- Born: Rachel Crane Rich February 5, 1823 Troy, New Hampshire, US
- Died: February 11, 1903 (aged 79) Deep River, Connecticut
- Occupation: Educator
- Known for: Founding the Mather School
- Spouse(s): Joseph Higgins Mather, Jr.
- Children: Joseph Higgins Mather III, Samuel Webb Mather
- Parent: Ezekiel Rich

= Rachel Crane Mather =

American educator

Rachel Crane Rich Mather (February 5, 1823 – February 11, 1903) established the Mather School for daughters of freed slaves in 1867 in South Carolina. The school eventually became the Technical College of the Lowcountry.

==Biography==
Rachel Crane Mather was the sixth of nine children born to Christian missionaries living in New Hampshire in 1823. Her father, Ezekiel Rich, was a Congregational minister. Rachel worked as a teacher in Boston, and in 1846 married a Baptist minister named Joseph Higgins Mather, Jr. in Rhode Island. They had two sons, but a just few years after marrying, her husband and their youngest son Samuel both died.

Mather believed that God wanted her to help freed slaves, and was assigned by the American Missionary Association to teach at a normal school for freed slaves in Beaufort, South Carolina. She was especially heartbroken over the many orphans she saw, whose parents had often been sold or shipped elsewhere, and who were living in the streets with no access to food or education.

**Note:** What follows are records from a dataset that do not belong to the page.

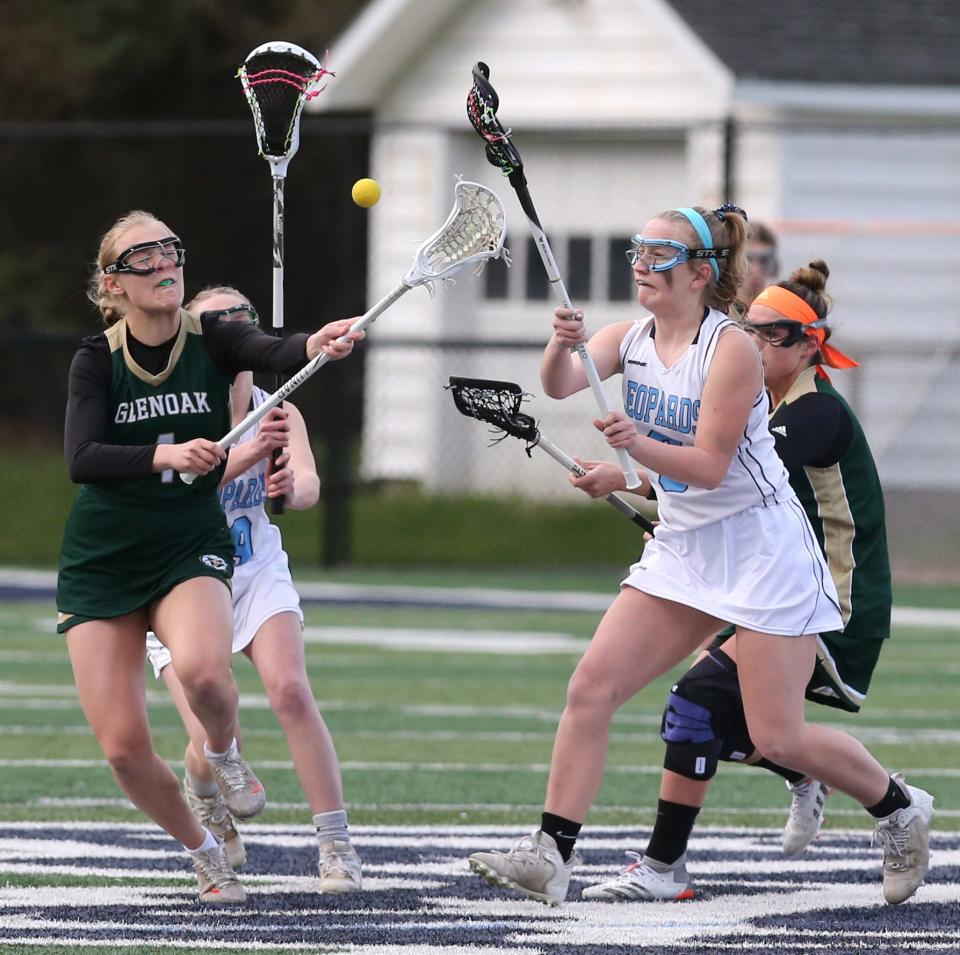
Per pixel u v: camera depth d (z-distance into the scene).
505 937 19.34
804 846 23.86
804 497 22.12
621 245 72.62
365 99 76.00
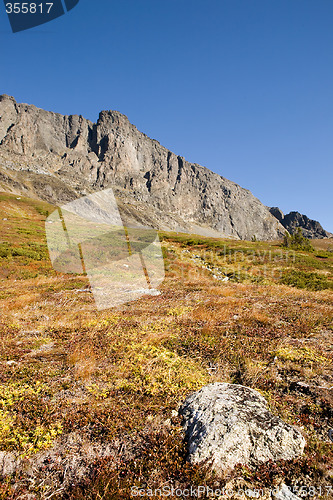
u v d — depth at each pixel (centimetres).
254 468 363
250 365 625
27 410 480
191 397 496
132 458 388
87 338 797
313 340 784
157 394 532
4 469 371
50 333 855
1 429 431
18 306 1143
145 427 446
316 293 1565
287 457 378
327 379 572
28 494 337
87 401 513
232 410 421
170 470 364
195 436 403
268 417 419
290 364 635
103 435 429
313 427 443
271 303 1204
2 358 677
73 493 336
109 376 605
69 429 442
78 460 389
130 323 927
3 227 3144
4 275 1877
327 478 351
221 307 1103
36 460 388
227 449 371
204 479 344
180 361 664
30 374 613
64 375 614
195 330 855
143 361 658
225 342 759
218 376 598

After a year of teaching for the AMA, she founded the Mather School of Beaufort, which opened in 1868, during America's Reconstruction Period, with Mather serving as principal. The school provided housing, food, and clothing in addition to education such as reading, grammar, math, housekeeping skills, and "moral development" with a curriculum centered around the Bible. The Mather School was supported financially by the Woman's American Baptist Home Mission Society. It began with a focus on elementary-aged girls, but expanded to middle school, high school, and college as time went on. The school was one of the pioneering schools for teaching former slaves and their children, and provided a "rigorous and character-building experience", according to Dr. Lucy Reuben who attended the school.

The school continued until 1968, at which point it was sold to the state of South Carolina. The school eventually became the Technical College of the Lowcountry.

In 2017, the Mather Interpretive Center, housed in the school's former library, opened in Beaufort to preserve the history of the school and its founder. Greg Rawls, a Beaufort Arts Council member, said regarding the opening: "This is an amazing story that people just don't seem to know about... What we want is for this Beaufort story to be more than just a sign by the road."

Thomas Leitzel, president of the Technical College of the Lowcountry, called Mather a "hero with a vision and commitment to making life better through education."